The United States operations of an Australia-based online gambling company are about to be bought out by a domestic corporation. No, that isn’t old news. This time, PlayUp and not PointsBet is effectively getting out of the US online gambling business.
According to Legal Sports Report‘s Matthew Waters, PlayUp will soon sell its US operations to an undisclosed publicly listed company. Waters’ reporting seems to suggest that the buyer is not currently a player in the industry. If that is the case, then the future of the company is currently quite fluid.
PlayUp’s US struggles could end with a sale
The history of PlayUp’s run at a share of the legal sports betting market in the United States has been fraught with difficulty. The most recent of those was an essential four-year ban on seeking a license in Ohio.
However, Waters chronicles other struggles, including:
- A dispute between the company and its former US chief executive officer
- A failed public listing
- Claims that employees haven’t been paid
- Funding that never came from failed cryptocurrency exchange FTX
Considering the litany of negative events, a sale probably represents one of the best possible outcomes for PlayUp at this point. Waters says current PlayUp CEO Daniel Simic shared that he expects to close on an offer sheet for the US operations this month.
Should that prove true, there will still be some business and regulatory matters to attend to. However, at some point, the mystery buyer will take on a company that has active sports betting licenses in two states plus the potential for a third.
What exactly the new owner will do with them and what that could mean for the online gambling industry in those states is an even greater mystery than who the new owner will be.
PlayUp’s new owner could consider expanding into an online casino
In the regulated US sports betting landscape, two operators are dominating the industry. DraftKings and FanDuel have won this portion of the market share competition for sports betting so far and their challenge is to hold onto those positions.

• [INFORMATION SHOWN]
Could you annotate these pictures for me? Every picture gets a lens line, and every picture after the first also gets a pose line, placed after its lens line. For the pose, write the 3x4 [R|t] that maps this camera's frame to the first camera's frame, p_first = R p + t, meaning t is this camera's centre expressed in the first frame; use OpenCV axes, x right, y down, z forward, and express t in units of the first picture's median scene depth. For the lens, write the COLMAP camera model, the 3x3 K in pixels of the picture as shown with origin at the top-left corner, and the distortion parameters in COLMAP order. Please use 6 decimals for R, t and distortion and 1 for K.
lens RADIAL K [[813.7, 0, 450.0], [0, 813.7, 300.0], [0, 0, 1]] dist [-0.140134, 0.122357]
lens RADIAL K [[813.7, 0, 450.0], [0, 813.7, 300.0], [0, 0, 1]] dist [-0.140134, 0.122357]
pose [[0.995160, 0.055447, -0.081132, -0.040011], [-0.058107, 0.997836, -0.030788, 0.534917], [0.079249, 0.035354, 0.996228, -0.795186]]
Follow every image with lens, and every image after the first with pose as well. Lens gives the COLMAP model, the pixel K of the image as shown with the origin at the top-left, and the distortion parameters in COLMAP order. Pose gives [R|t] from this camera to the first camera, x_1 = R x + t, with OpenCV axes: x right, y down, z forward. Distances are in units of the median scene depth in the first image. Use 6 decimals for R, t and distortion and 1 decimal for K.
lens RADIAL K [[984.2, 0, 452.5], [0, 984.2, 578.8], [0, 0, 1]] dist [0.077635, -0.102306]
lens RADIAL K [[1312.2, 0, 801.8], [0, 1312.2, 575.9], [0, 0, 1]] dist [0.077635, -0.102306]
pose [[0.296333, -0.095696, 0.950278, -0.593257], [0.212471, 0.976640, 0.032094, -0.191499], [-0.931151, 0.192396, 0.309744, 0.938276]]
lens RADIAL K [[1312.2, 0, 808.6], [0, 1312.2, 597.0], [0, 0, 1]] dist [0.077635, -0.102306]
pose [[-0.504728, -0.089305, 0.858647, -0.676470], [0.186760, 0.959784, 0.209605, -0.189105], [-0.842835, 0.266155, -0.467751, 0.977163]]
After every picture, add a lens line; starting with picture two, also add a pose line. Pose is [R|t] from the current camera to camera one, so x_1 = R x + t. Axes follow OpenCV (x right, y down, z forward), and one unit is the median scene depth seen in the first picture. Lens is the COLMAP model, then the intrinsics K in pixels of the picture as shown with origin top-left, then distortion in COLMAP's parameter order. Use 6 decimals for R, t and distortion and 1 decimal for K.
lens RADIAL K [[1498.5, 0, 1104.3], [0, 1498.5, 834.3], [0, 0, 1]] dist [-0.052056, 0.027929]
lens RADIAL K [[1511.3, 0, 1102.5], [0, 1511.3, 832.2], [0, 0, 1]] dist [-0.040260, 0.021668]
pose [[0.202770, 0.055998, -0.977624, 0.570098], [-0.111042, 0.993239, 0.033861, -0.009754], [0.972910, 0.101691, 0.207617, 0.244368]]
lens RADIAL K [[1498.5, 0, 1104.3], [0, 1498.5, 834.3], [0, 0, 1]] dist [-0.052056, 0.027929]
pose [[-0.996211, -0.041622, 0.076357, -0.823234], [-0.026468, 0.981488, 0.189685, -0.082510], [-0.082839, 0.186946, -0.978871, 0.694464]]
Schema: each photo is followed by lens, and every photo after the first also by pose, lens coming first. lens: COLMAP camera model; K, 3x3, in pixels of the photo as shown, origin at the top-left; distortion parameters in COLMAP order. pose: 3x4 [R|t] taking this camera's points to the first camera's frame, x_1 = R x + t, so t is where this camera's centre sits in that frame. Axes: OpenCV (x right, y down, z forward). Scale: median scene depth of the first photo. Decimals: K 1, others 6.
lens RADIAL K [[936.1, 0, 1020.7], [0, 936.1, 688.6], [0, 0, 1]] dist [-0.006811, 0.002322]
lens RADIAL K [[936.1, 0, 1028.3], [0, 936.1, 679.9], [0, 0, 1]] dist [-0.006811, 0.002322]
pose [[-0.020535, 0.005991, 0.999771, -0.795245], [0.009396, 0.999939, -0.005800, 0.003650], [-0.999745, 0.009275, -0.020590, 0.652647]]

• [SET OF TASKS]
**a)** Decide whether each statement agrees with the article on PlayUp's US sale, answering yes or no and quoting the words of the article that settle it: (i) PlayUp's US operations are to be sold to a publicly listed company; (ii) PlayUp received funding from the cryptocurrency exchange FTX; (iii) the business being sold holds active sports betting licenses in three states.
**b)** According to the article on PlayUp's US sale, who is PlayUp's current CEO?

• [ANSWERS BELOW]
**a)**
(i) Yes: "PlayUp will soon sell its US operations to an undisclosed publicly listed company"
(ii) No: "Funding that never came from failed cryptocurrency exchange FTX"
(iii) No: "active sports betting licenses in two states plus the potential for a third"

**b)** Daniel Simic